BEGIN

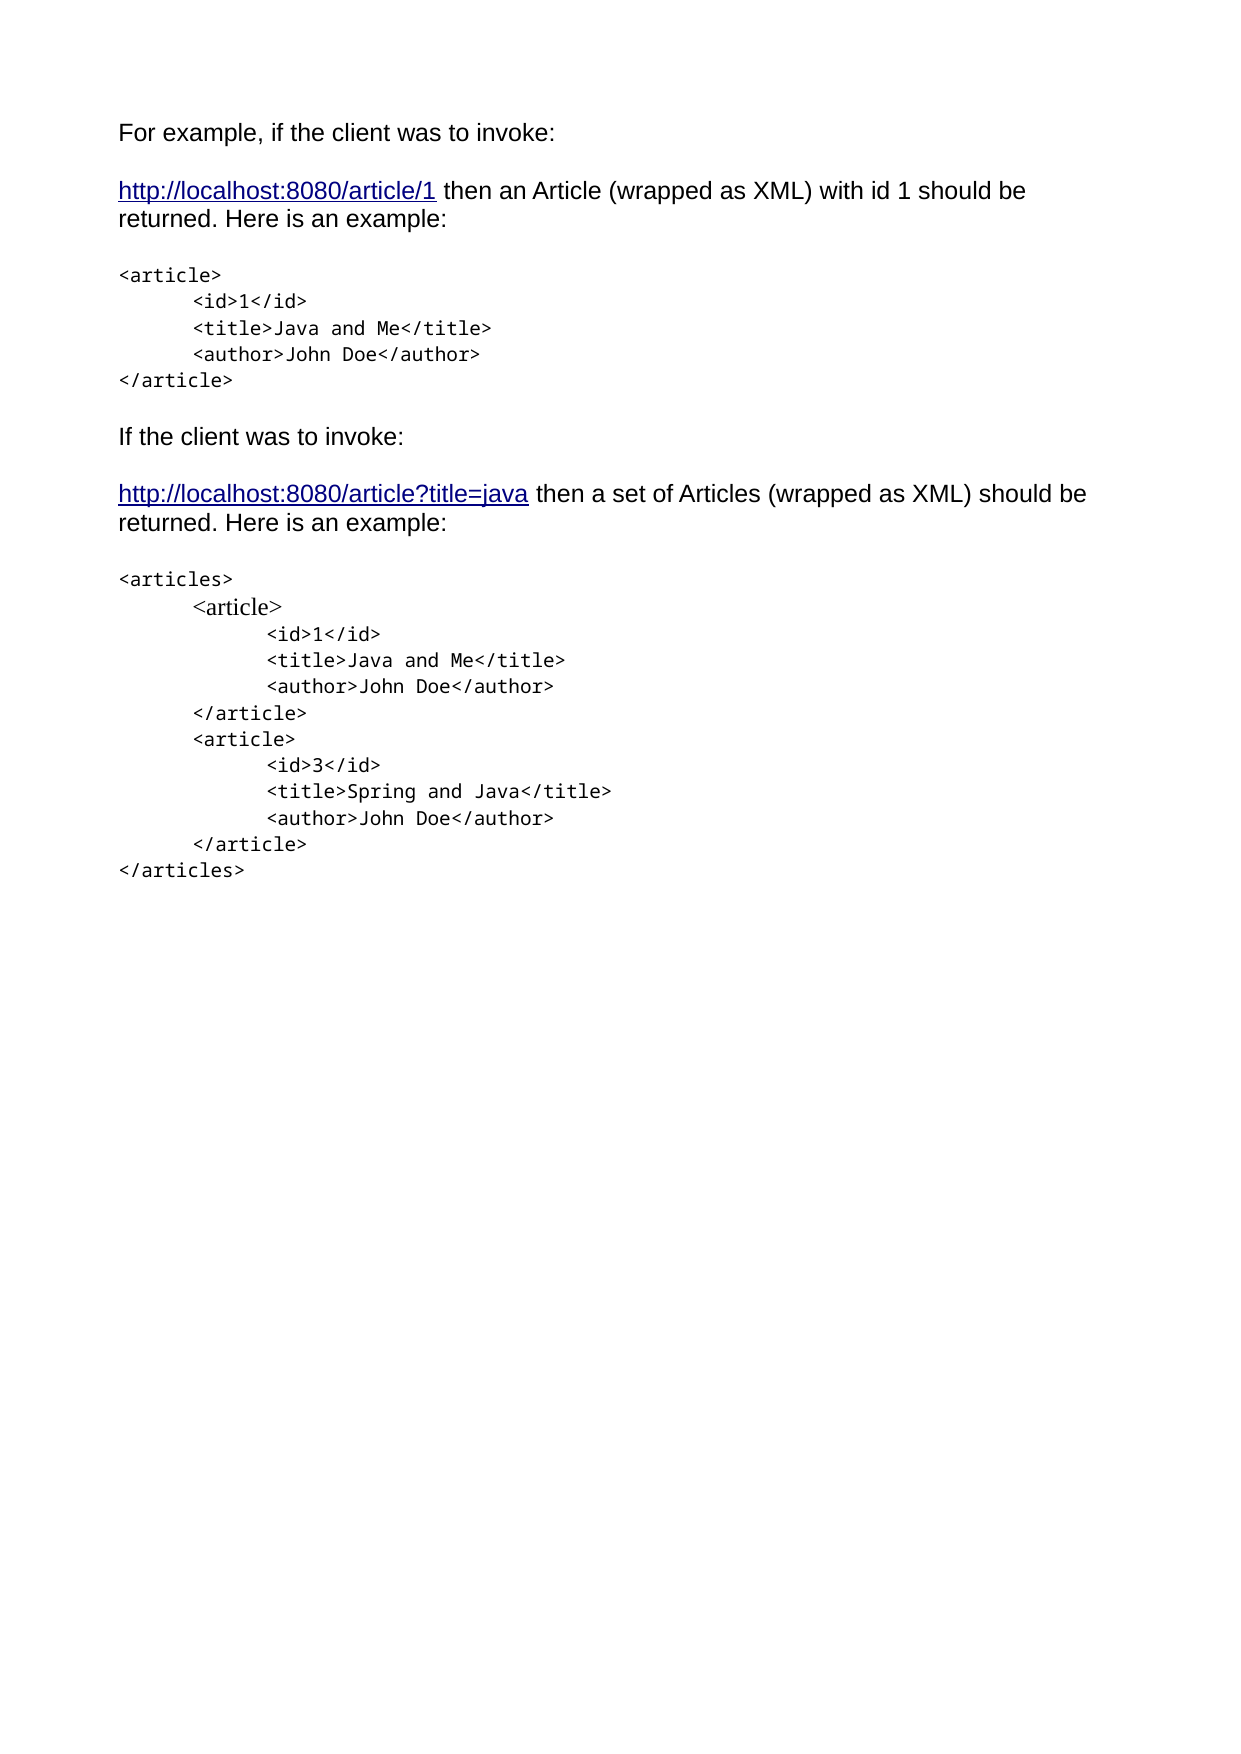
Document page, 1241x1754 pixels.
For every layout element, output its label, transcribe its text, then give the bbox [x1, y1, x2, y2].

text <id>3</id> [118, 752, 1122, 778]
text <title>Spring and Java</title> [118, 778, 1122, 804]
text For example, if the client was to invoke: [118, 118, 1122, 147]
text <id>1</id> [118, 288, 1122, 314]
text <author>John Doe</author> [118, 804, 1122, 831]
text <article> [118, 262, 1122, 288]
text http://localhost:8080/article/1 then an Article (wrapped as XML) with id 1 should be returned. Here is an example: [118, 176, 1122, 233]
text <author>John Doe</author> [118, 673, 1122, 699]
text </article> [118, 699, 1122, 726]
text http://localhost:8080/article?title=java then a set of Articles (wrapped as XML) should be returned. Here is an example: [118, 479, 1122, 537]
text If the client was to invoke: [118, 422, 1122, 451]
text <title>Java and Me</title> [118, 314, 1122, 341]
text </article> [118, 831, 1122, 857]
text </article> [118, 367, 1122, 393]
text <articles> [118, 566, 1122, 592]
text <title>Java and Me</title> [118, 647, 1122, 673]
text <article> [118, 726, 1122, 752]
text <id>1</id> [118, 621, 1122, 647]
text </articles> [118, 857, 1122, 883]
text <article> [118, 592, 1122, 621]
text <author>John Doe</author> [118, 341, 1122, 367]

END

● What the exercise asks
Copy verbatim the lines of the records from the one containing "text <id>3</id> [118, 752, 1122, 778]" through the one containing "text If the", including both of those lines.

● Result
text <id>3</id> [118, 752, 1122, 778]
text <title>Spring and Java</title> [118, 778, 1122, 804]
text For example, if the client was to invoke: [118, 118, 1122, 147]
text <id>1</id> [118, 288, 1122, 314]
text <author>John Doe</author> [118, 804, 1122, 831]
text <article> [118, 262, 1122, 288]
text http://localhost:8080/article/1 then an Article (wrapped as XML) with id 1 should be returned. Here is an example: [118, 176, 1122, 233]
text <author>John Doe</author> [118, 673, 1122, 699]
text </article> [118, 699, 1122, 726]
text http://localhost:8080/article?title=java then a set of Articles (wrapped as XML) should be returned. Here is an example: [118, 479, 1122, 537]
text If the client was to invoke: [118, 422, 1122, 451]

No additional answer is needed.